Valley Morning Star Harlingen, Texas Tuesday, July 11, 1972 - Page 8
What Is A Sport? by Bob Lapham
JUST WHAT are these things human beings go for that they refer to as sports?
“I'll tell you one thing … if I don't smell no sweat, it aint no sport,” one erudite advocate of the Jock Jungle's more basic philosophies might answer. And maybe he's right.
But the word “competition” is the backbone of “sport”, since that's what it is all about. Of course competition can run from one businessman trying to cut another out of the trade both seek, to wars between giant nations.
Well, maybe in a way both of these could be called “sports”, if you wanted to stretch the basic definition of the word. The former necessitates a set of rules whereby the contestants will be vying on equal terms from the start, and may the best man get filthy rich. The latter in- involves all the concepts of masterful coaching —from the sidelines, of course. The sidelines way back from the field of action.
Both examples stretch the definition of the word, naturally. Which brings us to a couple more, one in particular. Chess and bridge.
The pastimes are highly competitive. Each is climaxed by declaring a winner and a loser—usually. But are they sports.
SI Says Yes
SPORTS Illustrated magazine feels they are, and runs frequent articles on them along with football, baseball, hockey, basketball, golf track and field, tennis and the lot. That isn't to say SI is the ultimate authority, for it can be challenged quite frequently in the way its writers and editors handle things, I feel.
I know absolutely nothing about chess. Nothing. I do play bridge, attested by the fact that I can go down three tricks doubled, redoubled and vulnerable with all the flair of a scrambling quarterback being trapped for a 40-yard loss.
And don't think there's no sweat involved, either. Especially when I am partner to my wife. We both sweat a lot, and the language across the table would rival that of a baseball dugout of a team trailing 11-1 in the bottom of the eighth, with the pitchers harping at the hitters and the batsman blaming the hurlers, both sides pulling out all the stops in their vocabularies' more expressive areas.
Chess, with the big on-again, off-again money match between Bobby Fischer and Boris Spassky, is making daily news on the world's wire services. UPI our sports wire (we also have Associated Press' general wires, and it has done likewise) has run lengthy pieces on the goings-on. On our sports hookup, to boot.
We have done little with it, but maybe we should. Maybe chess is just as sporty as the sweat set's stuff.
Since I know nothing whatsoever about the game I yield to a chess nut for the crowd which votes in the affirmative.
Chessmen Do, Too
“CHESS has a bad image among athletes and the public who may think chess players are a little bit sissy,” says Jim McKone, who as sports information director at Pan American University and as a chess player knows both worlds. “However, the facts can be surprising.
“Nobody knows if chess is a sport, an art, a science or just a game.
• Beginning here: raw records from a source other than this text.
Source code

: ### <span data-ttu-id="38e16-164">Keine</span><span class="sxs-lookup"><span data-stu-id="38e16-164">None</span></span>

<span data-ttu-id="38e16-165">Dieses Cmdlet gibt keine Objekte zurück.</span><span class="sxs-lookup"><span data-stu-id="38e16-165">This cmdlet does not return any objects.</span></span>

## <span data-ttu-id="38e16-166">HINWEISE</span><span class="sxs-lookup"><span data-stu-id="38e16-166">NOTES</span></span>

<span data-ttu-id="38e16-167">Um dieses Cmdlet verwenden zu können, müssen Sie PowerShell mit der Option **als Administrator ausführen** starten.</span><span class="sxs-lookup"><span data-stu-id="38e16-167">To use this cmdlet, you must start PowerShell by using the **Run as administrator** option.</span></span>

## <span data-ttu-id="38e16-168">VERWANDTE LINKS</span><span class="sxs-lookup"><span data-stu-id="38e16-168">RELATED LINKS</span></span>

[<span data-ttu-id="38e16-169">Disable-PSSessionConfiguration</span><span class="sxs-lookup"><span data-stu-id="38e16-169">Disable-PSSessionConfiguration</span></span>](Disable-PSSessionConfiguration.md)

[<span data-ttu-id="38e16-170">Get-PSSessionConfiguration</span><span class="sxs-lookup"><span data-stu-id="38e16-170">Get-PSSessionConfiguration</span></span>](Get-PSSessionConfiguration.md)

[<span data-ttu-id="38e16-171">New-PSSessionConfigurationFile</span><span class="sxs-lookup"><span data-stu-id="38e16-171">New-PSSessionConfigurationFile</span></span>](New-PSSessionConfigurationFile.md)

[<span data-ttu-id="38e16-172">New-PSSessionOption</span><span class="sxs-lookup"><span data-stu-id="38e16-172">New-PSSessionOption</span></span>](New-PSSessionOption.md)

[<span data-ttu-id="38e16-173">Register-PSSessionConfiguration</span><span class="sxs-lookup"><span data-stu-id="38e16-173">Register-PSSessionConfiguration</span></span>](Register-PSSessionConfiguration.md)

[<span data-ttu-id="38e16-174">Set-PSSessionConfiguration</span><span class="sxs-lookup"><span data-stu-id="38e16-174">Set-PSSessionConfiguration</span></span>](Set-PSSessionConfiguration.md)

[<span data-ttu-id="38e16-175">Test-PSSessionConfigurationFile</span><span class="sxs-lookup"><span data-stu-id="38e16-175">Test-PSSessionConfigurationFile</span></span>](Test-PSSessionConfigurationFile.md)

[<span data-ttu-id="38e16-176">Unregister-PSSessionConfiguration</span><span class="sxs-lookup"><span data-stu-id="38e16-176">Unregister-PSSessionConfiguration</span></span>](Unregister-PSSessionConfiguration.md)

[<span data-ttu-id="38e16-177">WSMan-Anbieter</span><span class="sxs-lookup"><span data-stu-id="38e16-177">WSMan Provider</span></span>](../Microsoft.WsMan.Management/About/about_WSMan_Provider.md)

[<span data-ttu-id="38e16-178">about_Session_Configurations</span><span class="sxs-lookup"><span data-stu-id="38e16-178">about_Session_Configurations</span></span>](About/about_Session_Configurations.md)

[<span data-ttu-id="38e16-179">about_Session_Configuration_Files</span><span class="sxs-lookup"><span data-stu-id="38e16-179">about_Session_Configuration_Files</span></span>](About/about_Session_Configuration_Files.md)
But it is more than an art, because the artist can work alone and uninterrupted. A good chess player is like a shortstop who must think where to throw the ball, to first base or home plate, or not to throw it at all, while somebody else is trying to knock him down at the time. In other words chess has strong rivalry and competitiveness, without physical contact. In that respect it is like tennis, gold and other non-contact sports which involve thinking under pressure.”
On a more local level, McKone says chess is becoming a fast-rising pastime in the Valley. Mike Flewelling, a recent graduate of Harlingen High School is one of the top players. “The Valley champion is James Page of Brownsville. Other top players,” McKone says, “are John Taylor of Harlingen, and three very strong players from McAllen. Clifford Dean and the Garcia brothers, Israel and Clem.”
McKone says the Fischer-Spassky match has increased interest in area chess clubs. “The Harlingen Chess Club, which meets on Thursday night at the Episcopal (St. Albans) church. There is also a Brownsville Chess Club which meets on Friday nights at Higgie's Cafe.”
So McKone is one chessman who feels his game is a sport. Anybody else have any ideas?